A B.C. man is among the survivors of a "huge avalanche" that killed at least nine people Sunday in Nepal.
Revelstoke resident Greg Hill was part of a team trying to set a new speed record for climbing Mount Manaslu in northern Nepal. They were at camp at 7,000 metres when a wall of snow and ice crashed down on them. Several people, including a Canadian, are still missing.
Hill posted on his Facebook page Sunday that he was alive.
"A huge avalanche swept through camp three at 4:45a.m. on Manaslu, catching lots of people in their sleeping bags, many dead, and injured," the Revelstoke Times Review quoted Hill saying. "Luckily our team is fine, and helped with the rescue. (Legendary freeskier) Glenn Plake is also fine, but my heart goes out to all the others."
Hill quickly joined in the rescue and his team saved Plake from the brink of death, according to a post on Epic TV.
"Glen was rescued from a crevasse by Canadian skier Greg Hill’s team," said the post.
A spokeswoman for the Department of Foreign Affairs in
Ottawa could not immediately confirm that a Canadian was among those missing.
But Chrystiane Roy says Foreign Affairs officials have been in contact with authorities in Nepal.
“We are following the developments closely and stand ready to provide consular assistance should there be a need,”

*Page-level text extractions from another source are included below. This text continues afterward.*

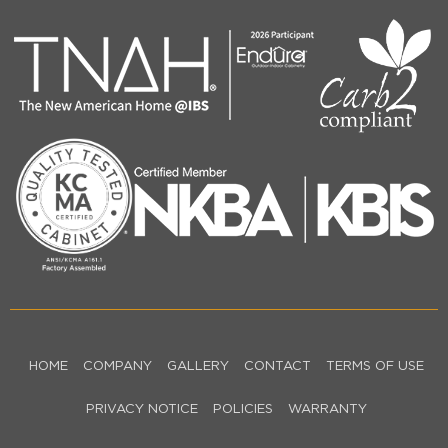
HOME
COMPANY
GALLERY
CONTACT
TERMS OF USE
PRIVACY NOTICE
POLICIES
WARRANTY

Roy said Sunday. “Our thoughts are with the victims (and their families) of this avalanche.”
However, CTV News identified Dominique Ouimet, a cardiologist based out of Quebec’s Saint-Jérôme regional hospital, as the missing Canadian.
Hospital spokeswoman Chantale Fortin told CTV this was his ninth major climb and he was climbing the mountain to raise money for cardiology equipment for the hospital.
Police official Basanta Bahadur Kuwar said the bodies of a Nepalese guide and a German man were recovered and that rescue pilots had spotted seven other bodies on the slopes of Mount Manaslu in northern Nepal, the eighth-highest mountain in the world.
In Madrid, Spain’s Foreign Ministry said one of those killed was Spanish, but did not relea
se the person’s identity.
The identities of the other victims were still being confirmed.
Ten other climbers survived the avalanche but many were injured and were flown to hospitals by rescue helicopters, Kuwar said.
Rescue pilot Pasang, who uses only one name, said three injured French citizens and two Germans had been
transported to hospitals in Kathmandu.